А еще говорил, что любит, хочет всё вернуть, бросить жену ради меня и прочее-прочее-прочее, что совершенно не гарантирует нам успех операции.
Егор кивает.
— Он согласится на участие, я чувствую это.
— А… — Не знаю, как сформулировать свой следующий вопрос, поэтому отхлебываю горячий кофе. — Какая у тебя специализация? Можно на «ты», да?
— Да. — Обаятельная улыбка делает его лицо очень открытым и приятным. — Я… ищейка или что-то вроде.
Еще один короткий смешок Макса приводит меня в замешательство.
— Ты… — пожимаю плечами, — ищешь объекты, разрабатываешь операции?
— Хм… — Растерянно усмехается он. — Можно и так сказать. Но я не часто работаю с Глебом. Вообще-то, это первый раз, когда я вынужден лично принять участие.
— Интересно. — Улыбаюсь я.
— Красивое. — Вдруг говорит он.
— Что? — Не понимаю.
Но тут же перехватываю его взгляд.
— Я про кольцо.
— А… это. — Бросаю взгляд на играющие в камне солнечные отсветы. — Просто реквизит. Всё ведь должно быть правдоподобно, понимаешь?

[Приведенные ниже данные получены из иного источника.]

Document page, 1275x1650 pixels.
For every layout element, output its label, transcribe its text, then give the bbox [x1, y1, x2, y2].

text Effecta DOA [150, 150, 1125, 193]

— Позволь. — Егор мягко берет мою руку, рассматривает колечко со всех сторон, затем поднимает глаза на меня.
Выглядит он при этом немного озадаченным.
— Интересно, во сколько же обошелся моему брату этот реквизит? — По-доброму, но как-то очень хитро улыбается.
Ничего не понимаю. О чем это они?
— Я даже отсюда вижу, дорогая, что это настоящий бриллиант, — деловито кряхтит Марк Иосифович.
— Да? — Я прячусь от их взглядов, опустив голову и уставившись на кольцо.
Интересно, что бы это все значило?
— Правда? — Восклицает Свят запоздало.
— Не поняла… — Облизываю пересохшие губы. — А ты сказал «моему брату». Глеб он…
Поворачиваюсь к Егору.
— Да. — Кивает он. — Сводный. По отцу. Наши родители поженились, когда мне было всего три года. Потом родился этот засранец.
Я улыбаюсь.
— Понятно. Вы чем-то похожи.
— Вовсе нет. — Морщится мужчина.
— Нет, я серьезно.
Он тяжело вздыхает.
— Буду рад, если дело выгорит. Мне очень не хочется, чтобы Глеб продавал дом, который купил своей матери, чтобы помочь мне деньгами.
— Это тот дом, что в поселке? У моря?
— Угу. — Он берет со стола свою кружку и отпивает кофе.
— Красивый. — Признаюсь я. — А почему она не живет там?
— Хм. — Мужчина задумывается ненадолго. — Наверное, он сам должен об этом сказать.
Перед глазами встает неприступный, суровый Глеб, который ни за что не пустит никого в свою душу.